(Beginning of Stored data)
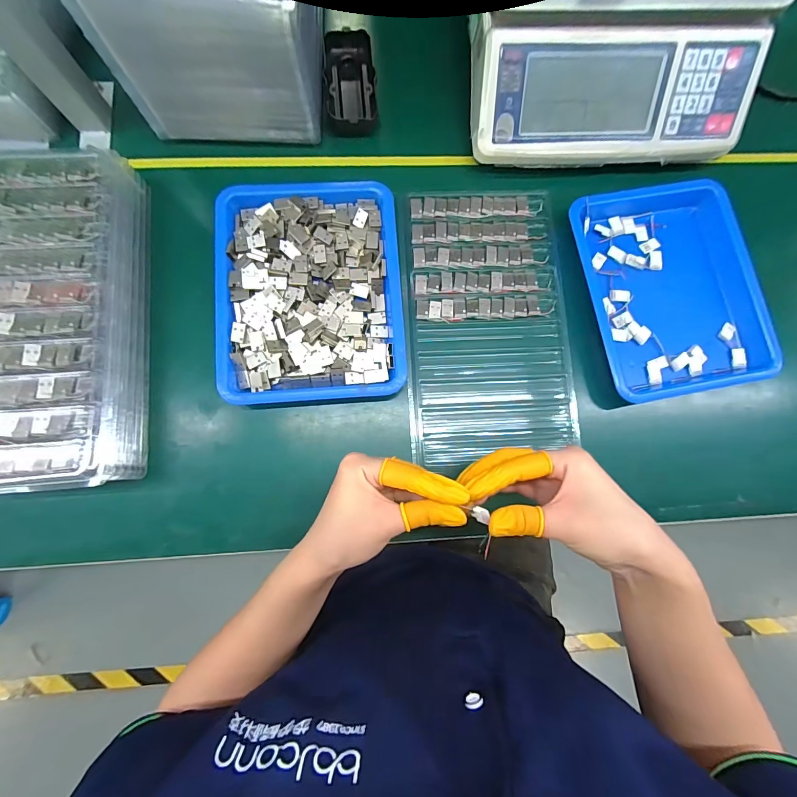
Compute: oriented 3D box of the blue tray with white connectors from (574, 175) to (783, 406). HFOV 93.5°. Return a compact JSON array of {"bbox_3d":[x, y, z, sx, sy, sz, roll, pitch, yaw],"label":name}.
[{"bbox_3d":[0.275,-0.116,0.385,0.169,0.025,0.219,-11,84,-4],"label":"blue tray with white connectors"}]

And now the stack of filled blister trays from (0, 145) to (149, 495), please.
[{"bbox_3d":[-0.323,-0.069,0.333,0.165,0.060,0.294,-3,83,-3],"label":"stack of filled blister trays"}]

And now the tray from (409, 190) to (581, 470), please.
(End of Stored data)
Task to carry out =
Retype the whole of the data verbatim. Skip every picture.

Task output =
Compute: oriented 3D box of the blue tray with white connectors from (574, 175) to (783, 406). HFOV 93.5°. Return a compact JSON array of {"bbox_3d":[x, y, z, sx, sy, sz, roll, pitch, yaw],"label":name}.
[{"bbox_3d":[0.275,-0.116,0.385,0.169,0.025,0.219,-11,84,-4],"label":"blue tray with white connectors"}]

And now the stack of filled blister trays from (0, 145) to (149, 495), please.
[{"bbox_3d":[-0.323,-0.069,0.333,0.165,0.060,0.294,-3,83,-3],"label":"stack of filled blister trays"}]

And now the tray from (409, 190) to (581, 470), please.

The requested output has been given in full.